New state report shows 20-year low in black infant mortality rate
7/27/2011, 2:21 a.m.
The black infant mortality rate in Boston decreased 47 percent between 2008 and 2009, falling to its lowest level in 20 years, according to a new state report released on Friday.
Mayor Thomas M. Menino and Dr. Barbara Ferrer, executive director of the Boston Public Health Commission (BPHC), said the finding was an encouraging sign that progress was being made in the fight to reduce racial gaps in infant mortality rates in Boston.
“We are cautiously optimistic that all of the work we have done to eliminate racial disparities in birth outcomes is now beginning to bear fruit,” Menino said. “We must remain vigilant in our effort to assure that all women have healthy births and that their infants have a healthy start in life.”
The black infant mortality rate fell to 7.7 deaths per 1,000 live births in 2009, compared to 14.6 deaths in 2008. The Latino infant mortality rate remained steady at 8 deaths per 1,000 live births, while white infant mortality edged up to 5 deaths in 2009 from 3.4 in 2008.
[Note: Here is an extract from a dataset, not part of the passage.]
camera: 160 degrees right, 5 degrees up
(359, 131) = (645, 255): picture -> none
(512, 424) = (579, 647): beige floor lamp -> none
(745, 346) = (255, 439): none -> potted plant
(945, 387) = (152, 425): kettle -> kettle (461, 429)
The infant mortality rate for Boston overall was 6.5 deaths per 1,000 live births in 2009, down from 7.2 in 2008. The highest black infant mortality rate on record was 19 deaths per 1,000 live births in 1992, a year when the white infant mortality rate was 5.9 deaths.
The state report, titled the 2009 Birth Report, also found that Boston made strides in reducing teenage births, dropping to 10 births per 1,000 teens in 2009 from 12.3 births per 1,000 teens in 2008. Since 1996, the teen birth rate for 13-to-17 year olds has declined by 56 percent.
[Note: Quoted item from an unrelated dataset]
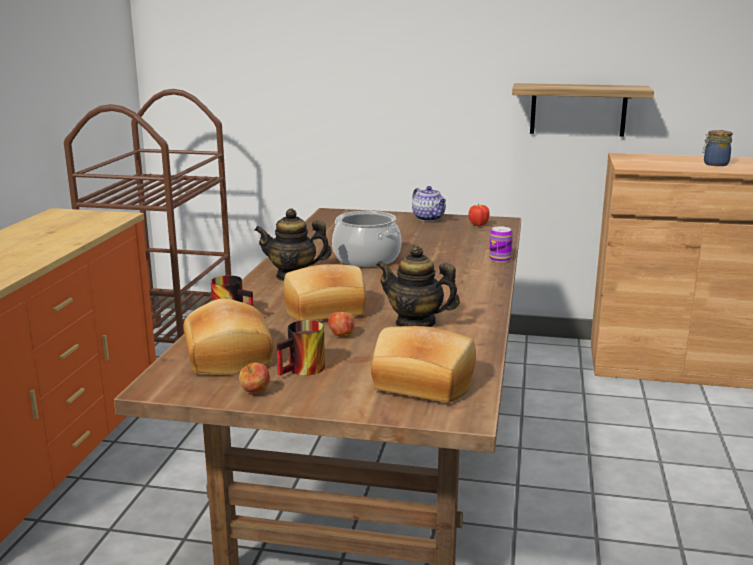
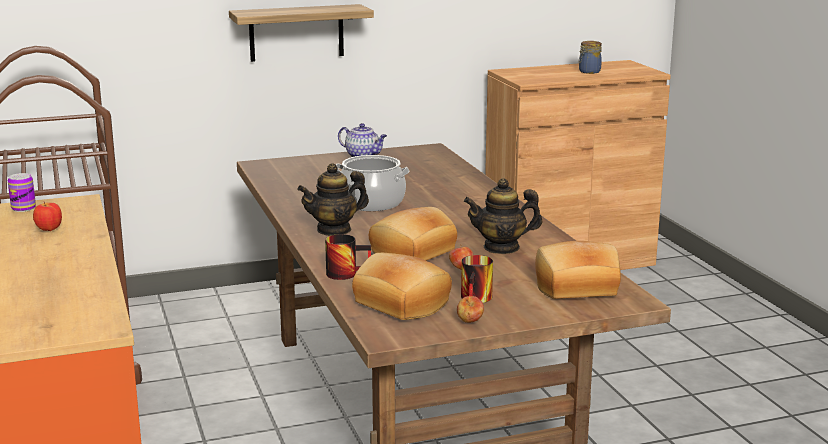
camera: 30 degrees left, 0 degrees up
(478, 225) = (417, 156): apple -> apple (49, 230)
(500, 259) = (483, 183): can -> can (23, 208)
(578, 109) = (455, 31): shelf -> shelf (296, 33)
“Taken together, the declining teen birth rate and the decrease in the black infant mortality rate, is a trend line we’d hope would happen,” Dr. Ferrer said. “[We] have had a laser-like focus on moving the needle in this direction, but we are not yet sure whether this is a trend or a random occurrence.”
Two years ago, BPHC restructured its child maternal health programs to improve services for pregnant women and to account for the impact of stress on infant mortality and low-birth weight rates.
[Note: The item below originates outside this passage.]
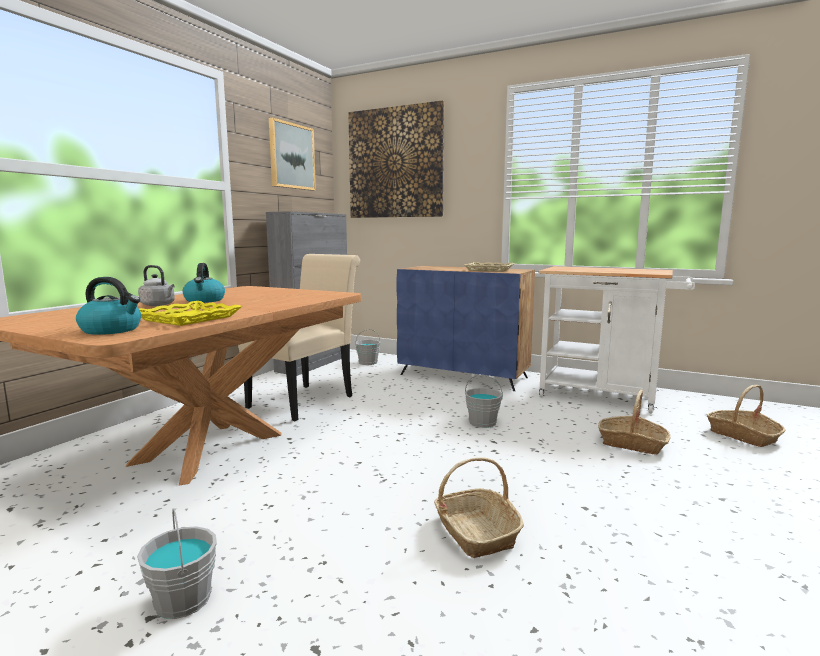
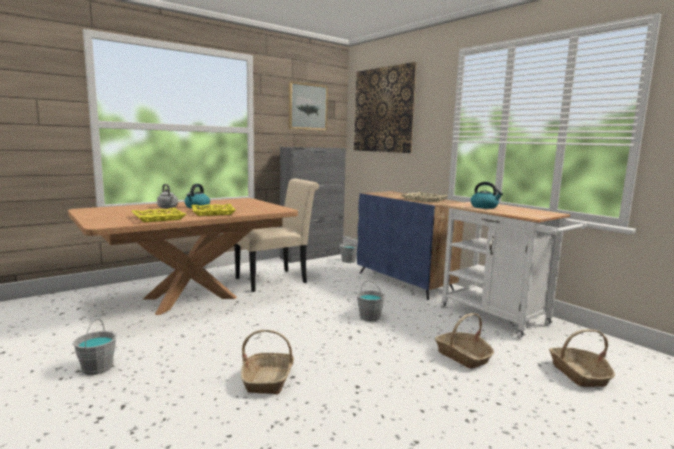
camera: 25 degrees right, 0 degrees up
(112, 330) = (110, 221): kettle -> kettle (484, 207)
(254, 305) = (213, 213): none -> yellow tray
The BPHC’s programs include the Boston Healthy Start Initiative, which offers case management services at 13 sites in high-risk Boston communities, and Healthy Baby/Healthy Child (HB/HC), which provides home visits staffed by nurses, social workers, and public health advocates.
“We have learned, like colleagues in public health across the country, that the prevailing wisdom about the causes of adverse birth outcomes doesn’t adequately explain differences between blacks and whites,” said Deborah Allen, director of the Child Adolescent and Family Health bureau at the BPHC. “Increasingly, the answer that emerges is stress: Research findings suggest that the experiences of black women, experiences of discrimination, of poverty, of disenfranchisement, affect the stress levels of black women and as a result, the health status of black babies.”
The new strategies Allen’s bureau has adopted include outreach to women prior to pregnancy, before a first pregnancy, and between pregnancies to help them embark on childbearing in the best possible health; providing housing support to women to reduce the stress of their living situation; offering social services support to fathers of women participating in HB/HC; and programming to educate teens about the factors associated with having a healthy birth.